The fifty days from Easter Sunday to Pentecost are celebrated in joyful exultation as one feast day, or better, as one “great Sunday” (Athanasius, Epist. Fest.). These above all others are the days for the singing of the Alleluia (General Norms, 22). The days of the Easter octave form the “early hours” of this “great Sunday”, with accounts of the Lord who rose early in the morning, and the early preaching of the disciples who were witnesses to his resurrection.
- The first eight days of the Easter season make up the octave of Easter and are celebrated as solemnities of the Lord. At Mass, Morning Prayer and Vespers, throughout the octave, a double alleluia is added to the dismissal and its response. The sequence, Victmae paschali, obligatory at Mass on Easter Sunday, is optional on the other days of the octave, Easter Preface I is used (“on this day”) through the octave day of Easter, namely, the Second Sunday of Easter.
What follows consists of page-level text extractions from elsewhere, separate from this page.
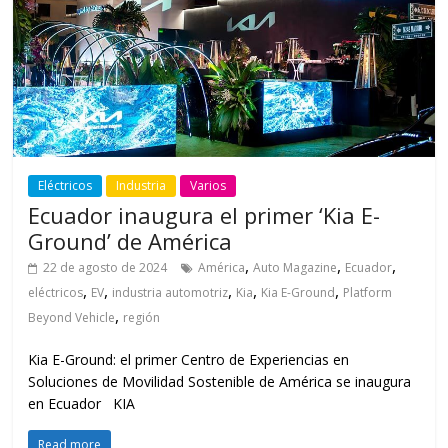
Eléctricos
Industria
Varios
Ecuador inaugura el primer ‘Kia E-
Ground’ de América
,
,
,
22 de agosto de 2024
América
Auto Magazine
Ecuador
,
,
,
,
,
eléctricos
EV
industria automotriz
Kia
Kia E-Ground
Platform
,
Beyond Vehicle
región
Kia E-Ground: el primer Centro de Experiencias en
Soluciones de Movilidad Sostenible de América se inaugura
en Ecuador KIA
Read more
- Throughout the Easter season the neophytes should be assigned their own special place among the faithful. Intercession should be made in the Eucharistic Prayer for the newly baptized during the Easter octave (see RCIA, nos, 244-251).
- The paschal candle, a symbol of the presence of the risen Christ among the people of God, remains in the Sanctuary near the altar or ambo through Vespers on Pentecost Sunday. Its use is encouraged at all liturgical celebrations, especially Mass and the Liturgy of the Hours.